Algumas teorias sobre o currículo apresentam‐se como teorias tradicionais, procuram ser neutras, enquanto outras,
chamadas teorias críticas e pós‐críticas, argumentam que nenhuma teoria é neutra ou desinteressada, mas que
implica relações de poder e demonstra a preocupação com as conexões entre saber, identidade e poder. As
diferentes teorias do currículo se diferenciam, inclusive, pela ênfase que dão à natureza da aprendizagem, do
conhecimento, da cultura, da sociedade, enfim, à natureza humana. Considerando as teorias citadas, relacione‐as
adequadamente com suas respectivas características.
1. Teoria tradicional.
2. Teoria crítica.
3. Teoria pós‐crítica.
( ) As relações de gênero constituem um dos enfoques mais presentes nesta teoria, que questionam, não apenas as
desigualdades de classes sociais.
( ) Preocupam‐se em desenvolver conceitos que permitem compreender, com base em uma análise marxista, o que o
currículo faz. No desenvolvimento desses conceitos, existe uma ligação entre educação e ideologia.
( ) Procura ser científica e objetiva, tendo como principal foco identificar os objetivos da educação escolarizada,
formar o trabalhador especializado ou proporcionar à população uma educação geral, acadêmica.
( ) Esta teoria faz análise do currículo multiculturalista que destaca a diversidade das formas culturais do mundo
contemporâneo. O multiculturalismo, mesmo sendo considerado estudo da antropologia, mostra que nenhuma
cultura pode ser julgada superior a outra.

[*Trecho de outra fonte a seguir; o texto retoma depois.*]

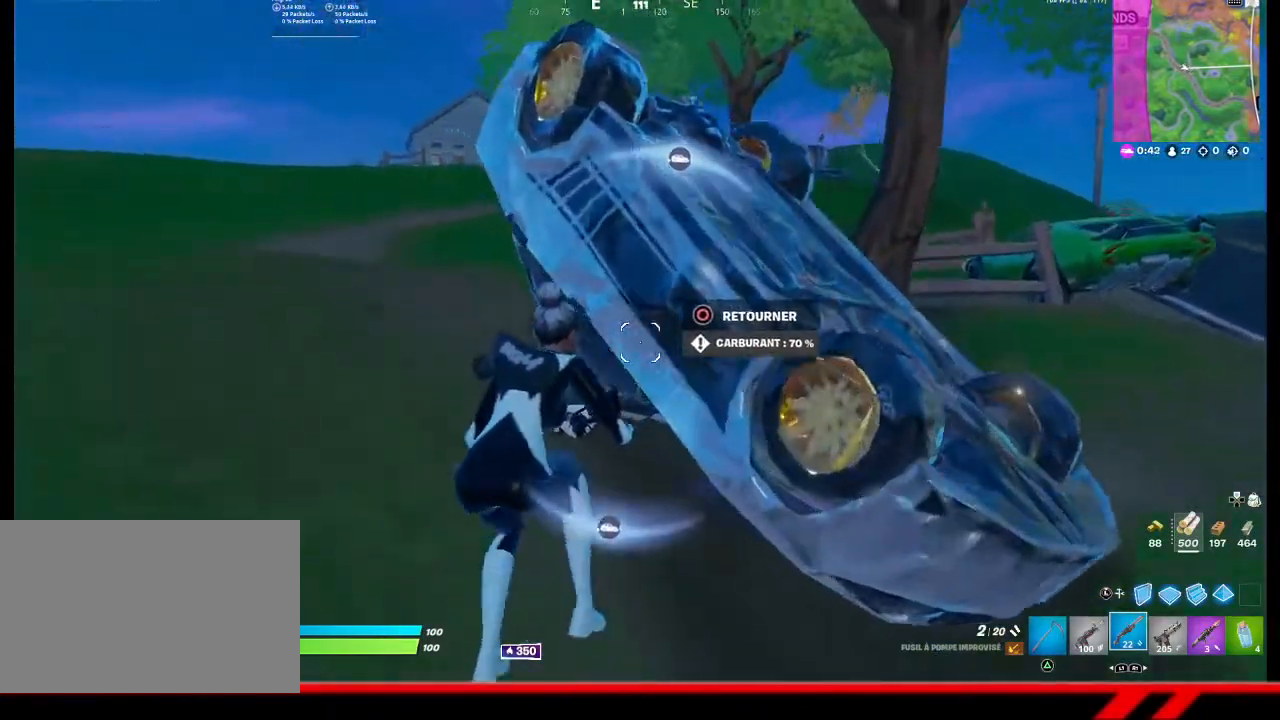
{"buttons": [], "left_stick": "up-left", "right_stick": "center", "events": []}
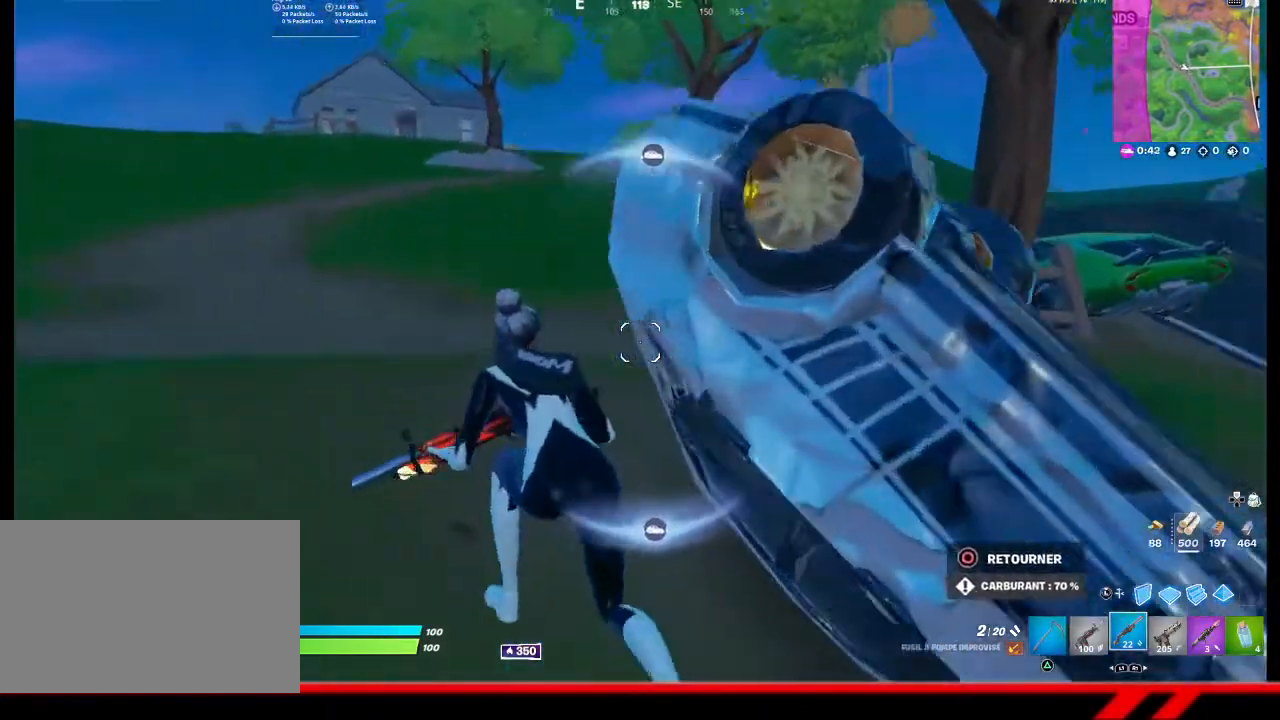
{"buttons": [], "left_stick": "up-left", "right_stick": "right", "events": [[33, "right_stick", "right"]]}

( ) A tarefa dos especialistas em currículo, nesta teoria, consiste em fazer um levantamento das habilidades, em
desenvolver currículos que permitam que essas habilidades fossem desenvolvidas e, finalmente, em planejar e
elaborar instrumentos de medição para dizer com precisão se elas foram aprendidas.
( ) As bases desta teoria são estudos sociológicos, filosóficos e antropológicos, sendo as ideias de Marx bastante
marcantes. A partir dessas ideias, o currículo passou a ser um espaço de poder, um meio pelo qual é reproduzida e
mantida uma ideologia dominante, podendo também ser um espaço de construção, de libertação e de autonomia.